I picked up John Steinbeck's East of Eden early last year. I became a fan of his overnight. I can put him on the same shelf with the like of Dickens and Shakespears although they were all have different ways with their writings.

Dickens is well-known for his fecund imaginations and comic genius, never to depart from his typical "Dickensian" where he introduced numerous memorable characters which he blends with his powerful social sensibilities. Not to mention his vivid descriptions of life in 19th century England in all of his fictions.

Shakespear is famous for his playwright and poetry which often combined complex characterization, poetic grandeur and philosophical depth.

John Steinbeck is known as a naturalist writer. No one can depicted Salinas Valley in the 20th century (also known as 'Steinbeck Country') like he can. The words he choses for his story were more like poetry to me and that was one of the reason why I'm addicted to his works.
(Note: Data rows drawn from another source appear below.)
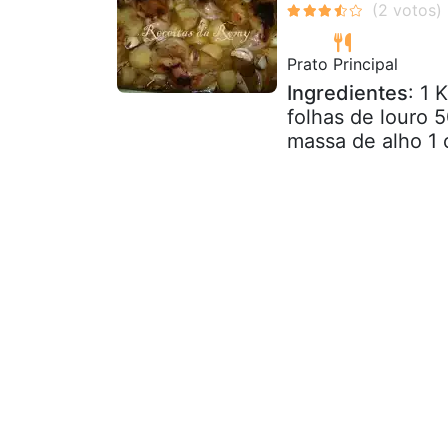
Prato Principal
Ingredientes
: 1 
folhas de louro 
massa de alho 1 c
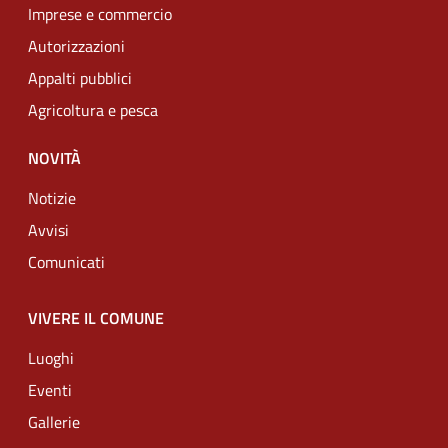
Imprese e commercio
Autorizzazioni
Appalti pubblici
Agricoltura e pesca
NOVITÀ
Notizie
Avvisi
Comunicati
VIVERE IL COMUNE
Luoghi
Eventi
Gallerie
In my opinion, he's a true American writer of his era. Although many would argued that The Grape of Wrath was his best work, East of Eden will always be my favorite.

There are timeless themes represented in this book.Labor exploitations, siblings rivalry, guilt and betrayal were all combined flawlessly with sympathetic humor and keen social perception.

This book tell the story of three generations of Trasks and Hamiltons - whose helplessly re-play the fall of Adam and Eve and the murderous rivalry of Cain and Abel. It was ironic and interesting to read how two set of brothers compete for the approval and love of their father. Steinbeck masterly manipulate the plot of each families.

There are numerous characters with strong personalities, who are made to be so memorable. There is Adam who was devastated when Cathy leaves him. You will see him grow as a stronger person and a better father later in the book. Charles, Adam's half brother who longed for someone to filled the hole in his heart. Of course there is Cathy, a whore who shot his husband and abandoned her family, conning several men along the way. Also Lee who was loyal servant to patriach Adam Trask and the primary caretaker to Adam's twins Caleb and Aron.

The twins what makes this story particularly intriguing in my opinion. The contrast between their personalities are very interesting. Caleb is the darker side of the twin. He's curious, brave, independent and strong-will. His brother Aron is anything but Caleb. The book bost intense moment to me personally is when Caleb learns the existence of his mother and how the confrontation ends. The evolutions of these characters are one of the reason why Steinbeck is hailed as the master of his craft.

Although supposedly the stories of these families were told by one of the Hamilton's grandson, the book focused more on the Trasks family - making the book perfectly balance.

This is a classic that I'll recommend to anyone.